In the most recent William Wisting novel in translation, Ordeal, we find Chief Inspector Wisting’s journalist daughter, Line, on maternity leave. She is going to be a single mother. Wisting is not over the moon about this (and neither am I), but it’s certainly consistent with the reality of modern Norwegian culture.
Line meets, by chance, an old school friend, Sophie, who is already a single mother. They renew their friendship, and Line gets to see Sophie’s home, which she inherited from her grandfather. Sophie was not fond of the old man – he was a criminal – so she’s cleared all his possessions out. Except for a huge safe in the basement, too large to move. She doesn’t know what’s in it because she can’t find the key. But both Line and Sophie are curious, so they do get into it eventually – with dramatic results.
Meanwhile, Wisting himself is enduring a lot of press criticism, because of an investigation he’s leading which is making no visible progress. A taxi driver disappeared one night, and neither he nor the cab has been seen since.
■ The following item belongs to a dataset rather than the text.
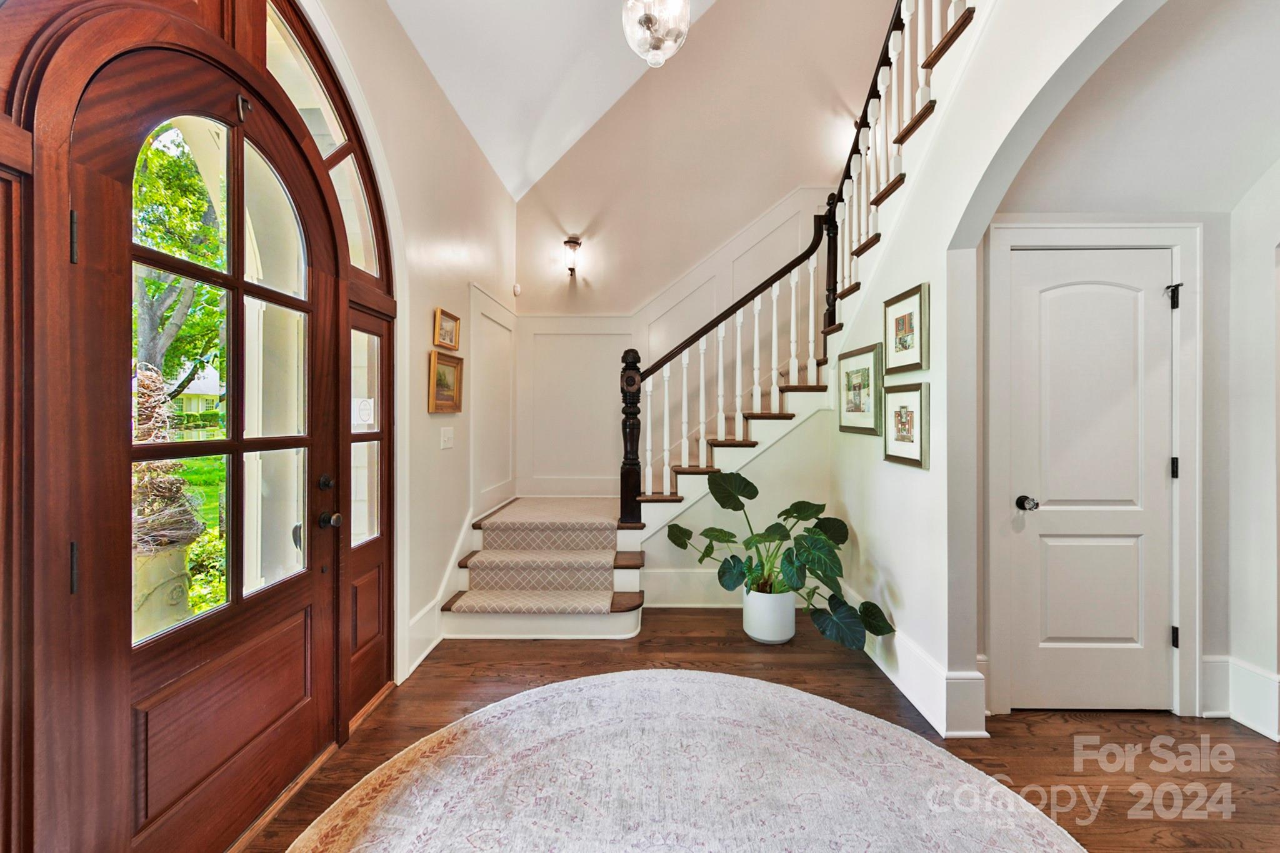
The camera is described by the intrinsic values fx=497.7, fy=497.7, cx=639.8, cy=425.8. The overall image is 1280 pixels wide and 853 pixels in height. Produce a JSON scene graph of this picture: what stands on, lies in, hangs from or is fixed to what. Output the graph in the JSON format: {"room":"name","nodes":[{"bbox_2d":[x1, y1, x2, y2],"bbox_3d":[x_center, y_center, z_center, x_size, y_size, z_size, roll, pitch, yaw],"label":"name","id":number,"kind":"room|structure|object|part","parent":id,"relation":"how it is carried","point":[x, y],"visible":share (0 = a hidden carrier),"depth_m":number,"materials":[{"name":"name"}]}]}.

Wisting and his team will find their inquiry overlapping one going on in another city, and will encounter resistance from a suspiciously territorial detective there.
And, as has become usual in these books, Line’s mystery will turn out to be tied in as well.
The William Wisting books suffer, I think, from slow middles. There’s nothing wrong with that in itself, but I fear they will lose some readers who expect lots of fireworks all the way through. There’s plenty of tension and suspense in Ordeal once it gets going, but it does take a little time.
The translation is generally good, but has some truly clunky moments.
Recommended, for readers who prefer a more cerebral approach to detective fiction. Cautions for mature stuff. I’m looking forward to the next book.